##### Records provided

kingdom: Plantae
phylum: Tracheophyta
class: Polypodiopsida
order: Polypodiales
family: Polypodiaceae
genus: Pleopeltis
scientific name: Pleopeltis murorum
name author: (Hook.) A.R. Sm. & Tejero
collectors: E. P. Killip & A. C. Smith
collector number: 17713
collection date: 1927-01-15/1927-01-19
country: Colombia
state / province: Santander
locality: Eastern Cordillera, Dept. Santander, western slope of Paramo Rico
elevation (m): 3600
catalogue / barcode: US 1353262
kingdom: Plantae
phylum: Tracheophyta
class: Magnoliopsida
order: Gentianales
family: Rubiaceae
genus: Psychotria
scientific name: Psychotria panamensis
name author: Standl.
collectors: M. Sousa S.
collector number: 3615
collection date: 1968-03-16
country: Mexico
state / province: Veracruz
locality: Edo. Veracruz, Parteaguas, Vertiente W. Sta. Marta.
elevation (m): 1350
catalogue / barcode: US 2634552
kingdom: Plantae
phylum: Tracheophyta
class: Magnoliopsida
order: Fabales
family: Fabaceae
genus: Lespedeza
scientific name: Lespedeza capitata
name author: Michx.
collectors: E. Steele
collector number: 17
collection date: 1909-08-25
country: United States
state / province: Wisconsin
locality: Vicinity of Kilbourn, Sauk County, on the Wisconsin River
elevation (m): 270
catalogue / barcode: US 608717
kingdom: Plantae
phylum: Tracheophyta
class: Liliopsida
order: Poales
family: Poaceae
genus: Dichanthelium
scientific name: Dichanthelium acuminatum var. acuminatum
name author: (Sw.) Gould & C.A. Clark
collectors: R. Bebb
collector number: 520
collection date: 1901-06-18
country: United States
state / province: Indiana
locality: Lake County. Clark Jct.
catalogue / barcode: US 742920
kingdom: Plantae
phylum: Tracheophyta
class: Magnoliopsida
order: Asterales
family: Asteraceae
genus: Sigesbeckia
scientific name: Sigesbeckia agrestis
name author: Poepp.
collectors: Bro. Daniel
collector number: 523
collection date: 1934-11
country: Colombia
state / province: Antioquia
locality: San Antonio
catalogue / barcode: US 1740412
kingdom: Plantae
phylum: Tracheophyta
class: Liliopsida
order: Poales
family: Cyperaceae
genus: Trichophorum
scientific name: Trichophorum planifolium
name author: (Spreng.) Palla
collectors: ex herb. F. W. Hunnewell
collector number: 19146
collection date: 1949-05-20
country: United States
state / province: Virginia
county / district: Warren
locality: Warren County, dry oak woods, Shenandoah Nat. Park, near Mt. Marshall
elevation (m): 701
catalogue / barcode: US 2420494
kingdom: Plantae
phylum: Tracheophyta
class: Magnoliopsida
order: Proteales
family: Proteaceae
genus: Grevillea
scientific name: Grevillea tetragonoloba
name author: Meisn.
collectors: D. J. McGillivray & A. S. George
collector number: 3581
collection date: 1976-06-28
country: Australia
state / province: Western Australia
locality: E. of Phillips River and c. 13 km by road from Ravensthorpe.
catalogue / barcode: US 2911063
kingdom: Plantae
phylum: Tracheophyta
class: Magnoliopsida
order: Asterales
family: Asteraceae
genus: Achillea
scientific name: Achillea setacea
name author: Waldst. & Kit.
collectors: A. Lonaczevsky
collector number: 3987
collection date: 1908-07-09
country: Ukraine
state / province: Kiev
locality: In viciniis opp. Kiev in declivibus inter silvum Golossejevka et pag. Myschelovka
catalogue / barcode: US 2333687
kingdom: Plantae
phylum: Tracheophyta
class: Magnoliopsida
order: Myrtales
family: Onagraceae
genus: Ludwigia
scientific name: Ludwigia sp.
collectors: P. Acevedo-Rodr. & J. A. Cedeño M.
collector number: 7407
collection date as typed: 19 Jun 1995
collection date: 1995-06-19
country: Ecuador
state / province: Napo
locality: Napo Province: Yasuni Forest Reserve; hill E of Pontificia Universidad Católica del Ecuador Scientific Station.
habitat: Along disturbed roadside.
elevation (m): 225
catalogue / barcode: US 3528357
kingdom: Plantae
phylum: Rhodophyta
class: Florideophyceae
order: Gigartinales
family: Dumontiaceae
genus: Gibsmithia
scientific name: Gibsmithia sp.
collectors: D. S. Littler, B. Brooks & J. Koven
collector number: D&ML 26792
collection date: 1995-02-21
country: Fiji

##########

▸ **Your goal**
Render the lines of all the entries above as a single numbered list, leaving out any blank lines.

▸ **Expected answer**
1. kingdom: Plantae
2. phylum: Tracheophyta
3. class: Polypodiopsida
4. order: Polypodiales
5. family: Polypodiaceae
6. genus: Pleopeltis
7. scientific name: Pleopeltis murorum
8. name author: (Hook.) A.R. Sm. & Tejero
9. collectors: E. P. Killip & A. C. Smith
10. collector number: 17713
11. collection date: 1927-01-15/1927-01-19
12. country: Colombia
13. state / province: Santander
14. locality: Eastern Cordillera, Dept. Santander, western slope of Paramo Rico
15. elevation (m): 3600
16. catalogue / barcode: US 1353262
17. kingdom: Plantae
18. phylum: Tracheophyta
19. class: Magnoliopsida
20. order: Gentianales
21. family: Rubiaceae
22. genus: Psychotria
23. scientific name: Psychotria panamensis
24. name author: Standl.
25. collectors: M. Sousa S.
26. collector number: 3615
27. collection date: 1968-03-16
28. country: Mexico
29. state / province: Veracruz
30. locality: Edo. Veracruz, Parteaguas, Vertiente W. Sta. Marta.
31. elevation (m): 1350
32. catalogue / barcode: US 2634552
33. kingdom: Plantae
34. phylum: Tracheophyta
35. class: Magnoliopsida
36. order: Fabales
37. family: Fabaceae
38. genus: Lespedeza
39. scientific name: Lespedeza capitata
40. name author: Michx.
41. collectors: E. Steele
42. collector number: 17
43. collection date: 1909-08-25
44. country: United States
45. state / province: Wisconsin
46. locality: Vicinity of Kilbourn, Sauk County, on the Wisconsin River
47. elevation (m): 270
48. catalogue / barcode: US 608717
49. kingdom: Plantae
50. phylum: Tracheophyta
51. class: Liliopsida
52. order: Poales
53. family: Poaceae
54. genus: Dichanthelium
55. scientific name: Dichanthelium acuminatum var. acuminatum
56. name author: (Sw.) Gould & C.A. Clark
57. collectors: R. Bebb
58. collector number: 520
59. collection date: 1901-06-18
60. country: United States
61. state / province: Indiana
62. locality: Lake County. Clark Jct.
63. catalogue / barcode: US 742920
64. kingdom: Plantae
65. phylum: Tracheophyta
66. class: Magnoliopsida
67. order: Asterales
68. family: Asteraceae
69. genus: Sigesbeckia
70. scientific name: Sigesbeckia agrestis
71. name author: Poepp.
72. collectors: Bro. Daniel
73. collector number: 523
74. collection date: 1934-11
75. country: Colombia
76. state / province: Antioquia
77. locality: San Antonio
78. catalogue / barcode: US 1740412
79. kingdom: Plantae
80. phylum: Tracheophyta
81. class: Liliopsida
82. order: Poales
83. family: Cyperaceae
84. genus: Trichophorum
85. scientific name: Trichophorum planifolium
86. name author: (Spreng.) Palla
87. collectors: ex herb. F. W. Hunnewell
88. collector number: 19146
89. collection date: 1949-05-20
90. country: United States
91. state / province: Virginia
92. county / district: Warren
93. locality: Warren County, dry oak woods, Shenandoah Nat. Park, near Mt. Marshall
94. elevation (m): 701
95. catalogue / barcode: US 2420494
96. kingdom: Plantae
97. phylum: Tracheophyta
98. class: Magnoliopsida
99. order: Proteales
100. family: Proteaceae
101. genus: Grevillea
102. scientific name: Grevillea tetragonoloba
103. name author: Meisn.
104. collectors: D. J. McGillivray & A. S. George
105. collector number: 3581
106. collection date: 1976-06-28
107. country: Australia
108. state / province: Western Australia
109. locality: E. of Phillips River and c. 13 km by road from Ravensthorpe.
110. catalogue / barcode: US 2911063
111. kingdom: Plantae
112. phylum: Tracheophyta
113. class: Magnoliopsida
114. order: Asterales
115. family: Asteraceae
116. genus: Achillea
117. scientific name: Achillea setacea
118. name author: Waldst. & Kit.
119. collectors: A. Lonaczevsky
120. collector number: 3987
121. collection date: 1908-07-09
122. country: Ukraine
123. state / province: Kiev
124. locality: In viciniis opp. Kiev in declivibus inter silvum Golossejevka et pag. Myschelovka
125. catalogue / barcode: US 2333687
126. kingdom: Plantae
127. phylum: Tracheophyta
128. class: Magnoliopsida
129. order: Myrtales
130. family: Onagraceae
131. genus: Ludwigia
132. scientific name: Ludwigia sp.
133. collectors: P. Acevedo-Rodr. & J. A. Cedeño M.
134. collector number: 7407
135. collection date as typed: 19 Jun 1995
136. collection date: 1995-06-19
137. country: Ecuador
138. state / province: Napo
139. locality: Napo Province: Yasuni Forest Reserve; hill E of Pontificia Universidad Católica del Ecuador Scientific Station.
140. habitat: Along disturbed roadside.
141. elevation (m): 225
142. catalogue / barcode: US 3528357
143. kingdom: Plantae
144. phylum: Rhodophyta
145. class: Florideophyceae
146. order: Gigartinales
147. family: Dumontiaceae
148. genus: Gibsmithia
149. scientific name: Gibsmithia sp.
150. collectors: D. S. Littler, B. Brooks & J. Koven
151. collector number: D&ML 26792
152. collection date: 1995-02-21
153. country: Fiji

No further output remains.